Ad addolcire un’amarissima pillola ci pensano i piccoli protagonisti, gli alunni disastrati del maestro Sperelli. In fondo vittime di un sistema che gli nega quei diritti di cui dovrebbero beneficiare in modo innato.

Tra quei piccoli scugnizzi, così graziosi quanto compassionevoli, spiccano: Vincenzino, interpretato da Adriano Pantaleo, il famoso Spillo della serie Amico Mio, Raffaele, interpretato da Ciro Esposito (altro attore che ha proseguito la carriera con la fiction televisiva), il più turbolento della, piccole bambine ormai già cresciute, come Rosinella e Tommasina, interpretate rispettivamente da Maria Esposito e Carmela Pecoraro, Salvatore, che non sa il suo cognome, interpretato da Salvatore Terracciano. Intorno a loro ruotano altri personaggi che incarnano ottimamente varie sfumature partenopee: la Preside lassiva, interpretata dalla magistrale Isa Danieli; il Custode accattone interpretato da Gigio Morra; il cartonaio, genitore di uno degli alunni, interpretato dal caratterista Sergio Solli.

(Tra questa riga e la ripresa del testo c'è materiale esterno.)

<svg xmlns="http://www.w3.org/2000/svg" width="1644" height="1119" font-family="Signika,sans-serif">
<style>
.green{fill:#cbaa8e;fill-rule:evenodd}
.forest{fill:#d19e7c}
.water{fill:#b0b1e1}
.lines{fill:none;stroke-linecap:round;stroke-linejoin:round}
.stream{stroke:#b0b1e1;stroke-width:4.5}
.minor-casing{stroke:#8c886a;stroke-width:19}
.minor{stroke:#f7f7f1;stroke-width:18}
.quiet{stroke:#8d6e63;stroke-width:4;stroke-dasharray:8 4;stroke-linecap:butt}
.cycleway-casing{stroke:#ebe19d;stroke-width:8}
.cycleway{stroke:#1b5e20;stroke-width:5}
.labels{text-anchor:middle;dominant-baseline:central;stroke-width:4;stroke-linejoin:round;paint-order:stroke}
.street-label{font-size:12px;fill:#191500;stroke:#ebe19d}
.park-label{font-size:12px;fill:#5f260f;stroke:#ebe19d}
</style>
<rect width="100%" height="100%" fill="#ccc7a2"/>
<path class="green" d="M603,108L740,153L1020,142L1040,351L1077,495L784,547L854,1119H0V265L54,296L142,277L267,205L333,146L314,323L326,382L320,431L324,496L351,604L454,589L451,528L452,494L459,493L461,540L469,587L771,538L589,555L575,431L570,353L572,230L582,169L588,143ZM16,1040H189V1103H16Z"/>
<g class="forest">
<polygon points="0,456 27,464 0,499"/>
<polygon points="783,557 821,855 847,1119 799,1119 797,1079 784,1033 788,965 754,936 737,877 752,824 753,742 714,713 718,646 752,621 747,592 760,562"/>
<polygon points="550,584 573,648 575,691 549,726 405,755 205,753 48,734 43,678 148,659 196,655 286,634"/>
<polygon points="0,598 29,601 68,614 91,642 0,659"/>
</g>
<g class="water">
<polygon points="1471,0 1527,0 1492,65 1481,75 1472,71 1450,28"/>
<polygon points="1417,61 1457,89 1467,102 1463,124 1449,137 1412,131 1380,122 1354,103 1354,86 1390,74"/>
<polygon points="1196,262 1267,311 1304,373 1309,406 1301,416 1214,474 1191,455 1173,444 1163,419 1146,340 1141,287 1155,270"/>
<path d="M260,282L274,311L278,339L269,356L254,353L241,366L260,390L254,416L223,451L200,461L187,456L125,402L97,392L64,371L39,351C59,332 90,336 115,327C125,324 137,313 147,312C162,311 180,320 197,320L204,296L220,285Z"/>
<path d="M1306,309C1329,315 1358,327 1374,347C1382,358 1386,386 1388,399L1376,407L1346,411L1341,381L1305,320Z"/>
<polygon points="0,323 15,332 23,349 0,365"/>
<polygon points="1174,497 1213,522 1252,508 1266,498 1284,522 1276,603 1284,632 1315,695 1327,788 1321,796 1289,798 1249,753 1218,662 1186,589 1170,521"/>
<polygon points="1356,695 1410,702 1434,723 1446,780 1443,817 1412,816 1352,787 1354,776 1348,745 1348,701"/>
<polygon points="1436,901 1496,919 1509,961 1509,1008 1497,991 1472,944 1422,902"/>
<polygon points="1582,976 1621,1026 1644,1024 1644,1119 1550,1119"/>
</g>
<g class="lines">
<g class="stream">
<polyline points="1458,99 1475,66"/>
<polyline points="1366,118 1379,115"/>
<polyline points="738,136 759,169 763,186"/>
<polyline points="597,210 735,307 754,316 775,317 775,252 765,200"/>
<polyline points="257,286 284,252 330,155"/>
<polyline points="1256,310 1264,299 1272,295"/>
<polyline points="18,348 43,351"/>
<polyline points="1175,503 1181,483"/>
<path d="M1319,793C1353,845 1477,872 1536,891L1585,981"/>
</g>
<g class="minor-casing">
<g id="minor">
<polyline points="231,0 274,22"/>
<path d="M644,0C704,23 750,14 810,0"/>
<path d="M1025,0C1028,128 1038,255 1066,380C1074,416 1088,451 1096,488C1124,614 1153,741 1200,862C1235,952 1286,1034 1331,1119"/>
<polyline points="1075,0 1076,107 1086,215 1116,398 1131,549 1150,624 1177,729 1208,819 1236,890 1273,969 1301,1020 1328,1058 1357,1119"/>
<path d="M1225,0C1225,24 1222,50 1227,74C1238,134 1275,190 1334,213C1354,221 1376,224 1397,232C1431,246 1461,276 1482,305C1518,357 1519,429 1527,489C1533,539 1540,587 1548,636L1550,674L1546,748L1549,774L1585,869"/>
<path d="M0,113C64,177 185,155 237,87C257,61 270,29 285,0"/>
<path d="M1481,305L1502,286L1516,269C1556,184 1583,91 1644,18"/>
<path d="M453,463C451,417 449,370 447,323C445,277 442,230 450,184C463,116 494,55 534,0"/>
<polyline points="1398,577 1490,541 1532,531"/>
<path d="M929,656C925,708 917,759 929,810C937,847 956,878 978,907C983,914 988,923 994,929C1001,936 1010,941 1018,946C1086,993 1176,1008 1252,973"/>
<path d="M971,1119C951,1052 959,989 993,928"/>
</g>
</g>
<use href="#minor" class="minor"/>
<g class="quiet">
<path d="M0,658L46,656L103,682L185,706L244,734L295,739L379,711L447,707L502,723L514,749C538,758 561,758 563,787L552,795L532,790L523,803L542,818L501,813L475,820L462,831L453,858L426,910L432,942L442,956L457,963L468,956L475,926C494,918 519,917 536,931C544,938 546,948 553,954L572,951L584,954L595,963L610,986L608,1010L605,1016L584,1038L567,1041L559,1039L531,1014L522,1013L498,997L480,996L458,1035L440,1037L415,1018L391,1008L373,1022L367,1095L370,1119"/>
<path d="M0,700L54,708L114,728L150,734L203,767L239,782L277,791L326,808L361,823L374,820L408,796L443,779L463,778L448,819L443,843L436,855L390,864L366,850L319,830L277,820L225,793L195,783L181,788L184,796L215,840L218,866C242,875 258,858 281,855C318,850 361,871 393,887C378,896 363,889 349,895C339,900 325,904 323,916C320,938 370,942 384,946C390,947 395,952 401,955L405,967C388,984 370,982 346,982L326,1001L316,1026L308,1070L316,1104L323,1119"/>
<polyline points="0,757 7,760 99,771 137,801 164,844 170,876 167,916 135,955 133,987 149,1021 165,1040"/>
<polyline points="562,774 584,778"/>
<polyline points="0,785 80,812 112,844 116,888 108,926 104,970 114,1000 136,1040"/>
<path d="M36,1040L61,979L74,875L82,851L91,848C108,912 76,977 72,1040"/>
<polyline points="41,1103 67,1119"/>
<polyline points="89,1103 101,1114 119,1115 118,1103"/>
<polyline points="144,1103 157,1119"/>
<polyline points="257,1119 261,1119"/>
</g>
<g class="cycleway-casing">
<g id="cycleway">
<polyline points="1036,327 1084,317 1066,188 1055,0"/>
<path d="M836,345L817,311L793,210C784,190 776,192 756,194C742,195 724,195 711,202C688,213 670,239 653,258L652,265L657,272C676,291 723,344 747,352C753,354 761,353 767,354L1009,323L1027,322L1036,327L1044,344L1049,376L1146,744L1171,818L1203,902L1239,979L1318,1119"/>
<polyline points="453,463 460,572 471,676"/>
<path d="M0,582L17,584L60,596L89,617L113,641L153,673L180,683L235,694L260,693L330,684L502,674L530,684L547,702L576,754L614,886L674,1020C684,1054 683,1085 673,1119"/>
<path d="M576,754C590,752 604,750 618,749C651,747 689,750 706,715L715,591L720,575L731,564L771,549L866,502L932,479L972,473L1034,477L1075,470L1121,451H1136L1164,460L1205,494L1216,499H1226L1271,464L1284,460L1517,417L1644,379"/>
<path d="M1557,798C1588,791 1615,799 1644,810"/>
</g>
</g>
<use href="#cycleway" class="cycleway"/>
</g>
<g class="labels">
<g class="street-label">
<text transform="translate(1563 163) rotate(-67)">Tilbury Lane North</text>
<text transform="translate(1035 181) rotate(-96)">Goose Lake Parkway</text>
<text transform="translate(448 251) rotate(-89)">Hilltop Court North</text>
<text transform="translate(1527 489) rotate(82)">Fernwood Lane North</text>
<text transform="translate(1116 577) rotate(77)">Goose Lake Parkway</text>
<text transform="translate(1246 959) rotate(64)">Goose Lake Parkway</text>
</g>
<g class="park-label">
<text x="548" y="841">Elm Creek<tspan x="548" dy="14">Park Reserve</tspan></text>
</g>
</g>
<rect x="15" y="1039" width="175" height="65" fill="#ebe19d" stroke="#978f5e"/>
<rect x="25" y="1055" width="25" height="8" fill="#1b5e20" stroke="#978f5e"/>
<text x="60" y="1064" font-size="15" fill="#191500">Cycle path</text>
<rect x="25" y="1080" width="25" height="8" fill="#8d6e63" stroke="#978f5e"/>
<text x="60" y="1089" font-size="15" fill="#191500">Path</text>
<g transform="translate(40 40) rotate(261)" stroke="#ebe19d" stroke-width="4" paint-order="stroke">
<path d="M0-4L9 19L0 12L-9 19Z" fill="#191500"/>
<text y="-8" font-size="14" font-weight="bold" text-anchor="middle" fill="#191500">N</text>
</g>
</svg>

E poi c’è lui, Paolo Villaggio, il maestro Marco Tullio Sperelli. L’attore genovese, dopo un ventennio passato a interpretare soprattutto il buffo Ragionier Ugo Fantozzi, viene restituito ad un ruolo molto più vicino alle proprie caratteristiche naturali. Villaggio interpreta bene il ruolo dello spaesato maestro del Nord “calato dall’alto” in una realtà così distante dalla propria. Toccante, infine, il finale, nel quale si contrappone la lettera del più discolo di tutti, Raffaele, con le note della famosa canzone What a wonderful world, cantata dall’inconfondibile Louis Armstrong.